Gaplessness from disorder and quantum geometry in gapped superconductors

TL;DR

This paper reveals how quantum geometry influences the localization of low-energy states in disordered gapped superconductors, leading to increased delocalization and gapless excitations similar to dirty nodal superconductors.

Contribution

It introduces a novel mechanism linking the Fubini-Study metric to localization length in disordered superconductors with sign-changing order parameters.

Findings

Fubini-Study metric controls localization length of Andreev bound states

Increased metric leads to more delocalized low-energy states

Results resemble properties of gapless, dirty nodal superconductors

Abstract

It is well known that disorder can induce low-energy Andreev bound states in a sign-changing, but fully gapped, superconductor at $\pi-$junctions. Generically, these excitations are localized.
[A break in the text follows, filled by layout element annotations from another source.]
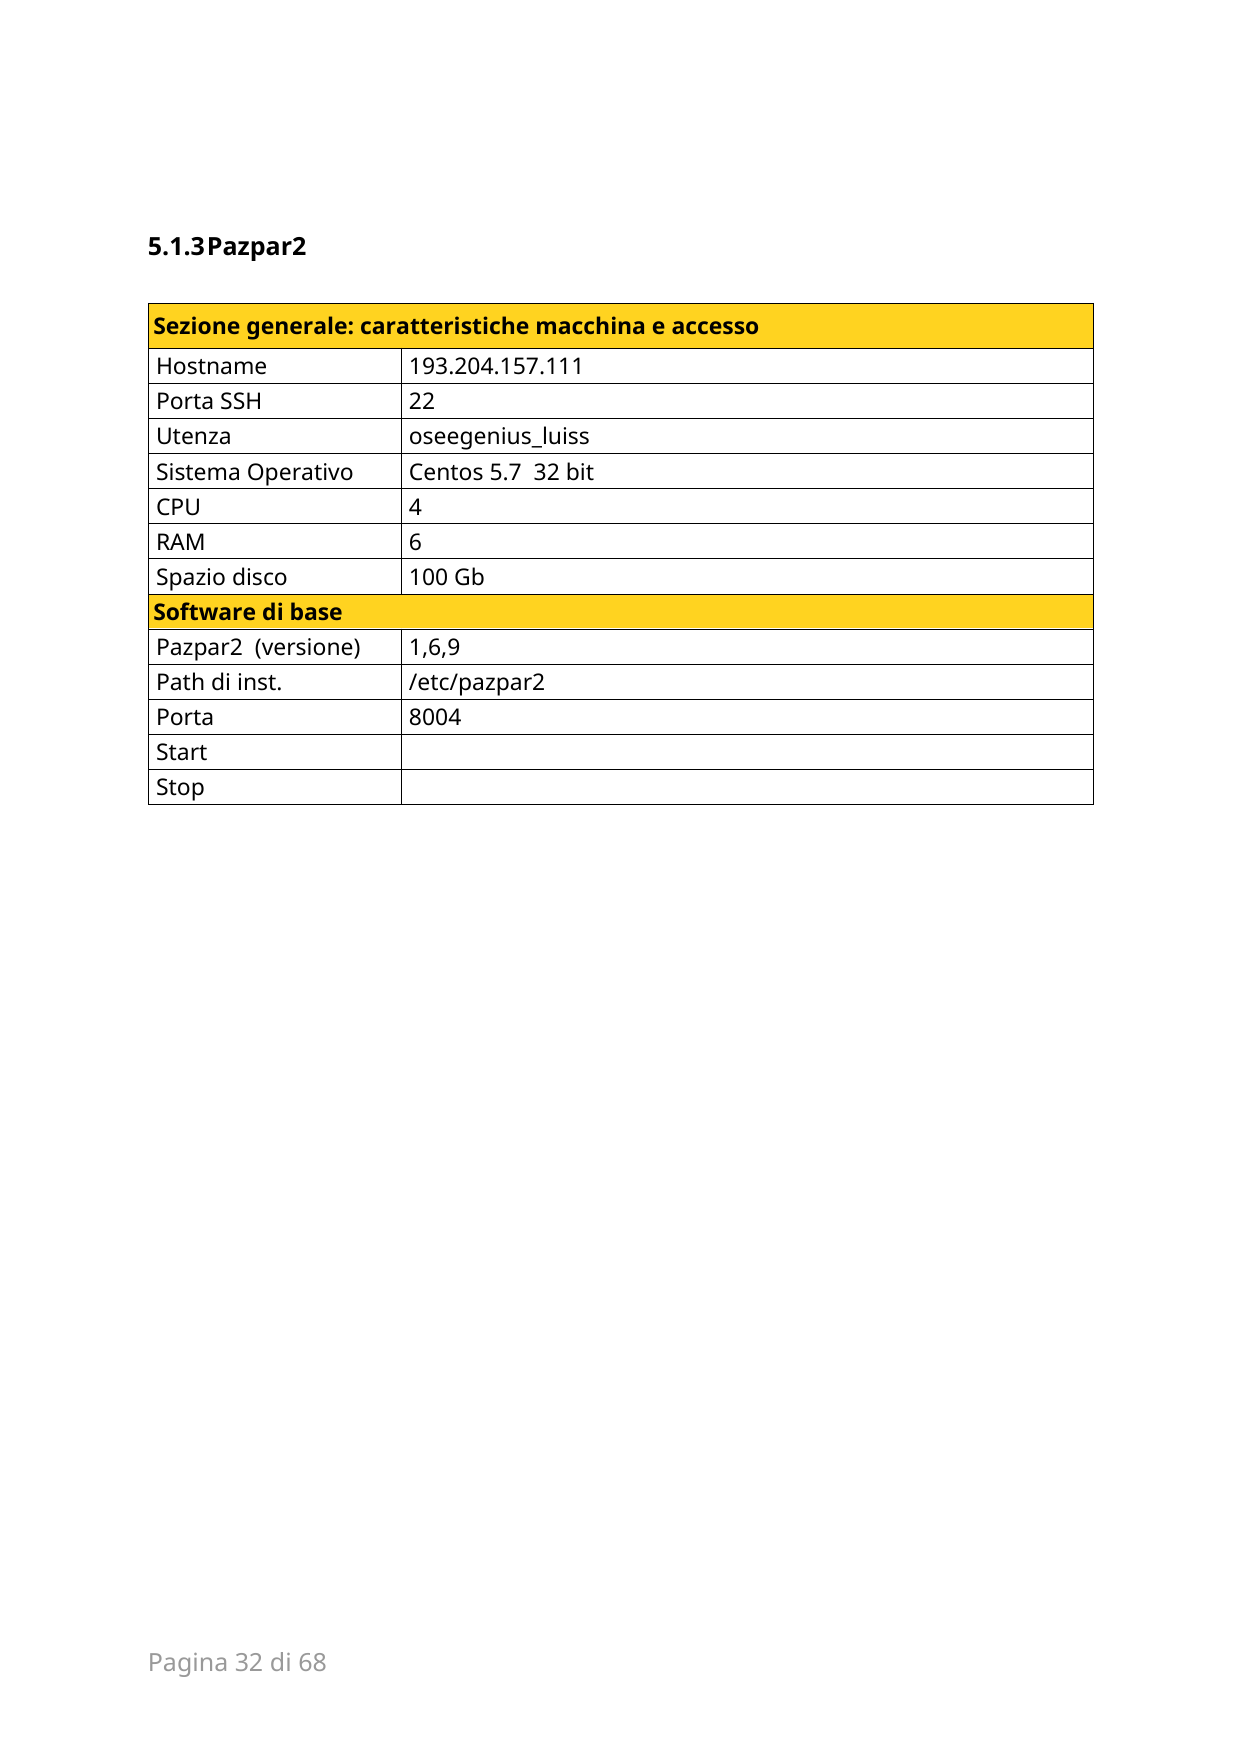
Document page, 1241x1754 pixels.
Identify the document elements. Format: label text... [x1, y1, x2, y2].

table_cell 193.204.157.111 [402, 349, 1093, 383]
table_cell /etc/pazpar2 [402, 665, 1093, 699]
table_cell 22 [402, 384, 1093, 418]
table_cell Pazpar2 (versione) [149, 630, 401, 664]
table_cell Spazio disco [149, 559, 401, 593]
table_header Sezione generale: caratteristiche macchina e accesso [149, 304, 1093, 348]
table_cell Porta SSH [149, 384, 401, 418]
table_cell 100 Gb [402, 559, 1093, 593]
table_cell Path di inst. [149, 665, 401, 699]
table_cell oseegenius_luiss [402, 419, 1093, 453]
table_cell Centos 5.7 32 bit [402, 454, 1093, 488]
table_cell Software di base [149, 595, 1093, 628]
table_cell Sistema Operativo [149, 454, 401, 488]
table_cell [402, 770, 1093, 804]
subtitle Pazpar2 [148, 228, 1093, 263]
table_cell Hostname [149, 349, 401, 383]
table_cell Porta [149, 700, 401, 734]
table_cell Start [149, 735, 401, 769]
table_cell CPU [149, 489, 401, 523]
table_cell Stop [149, 770, 401, 804]
table_cell 4 [402, 489, 1093, 523]
table_cell [402, 735, 1093, 769]
table_cell 1,6,9 [402, 630, 1093, 664]
table_cell RAM [149, 524, 401, 558]
table_cell 8004 [402, 700, 1093, 734]
table_cell Utenza [149, 419, 401, 453]
table_cell 6 [402, 524, 1093, 558]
Starting from a superconductor with a sign-changing and nodeless order parameter in the clean limit, here we demonstrate a mechanism for increasing the localization length associated with the low-energy Andreev bound states at a fixed disorder strength. We find that the Fubini-Study metric associated with the electronic Bloch wavefunctions controls the localization length and the hybridization between bound states localized at distinct $\pi-$junctions. We present results for the inverse participation ratio, superfluid stiffness, site-resolved and disorder-averaged spectral functions as a function of increasing Fubini-Study metric, which indicate an increased tendency towards delocalization. The low-energy properties resemble those of a dirty nodal superconductor with gapless Bogoliubov excitations. We place these results in the context of recent experiments in moire graphene superconductors.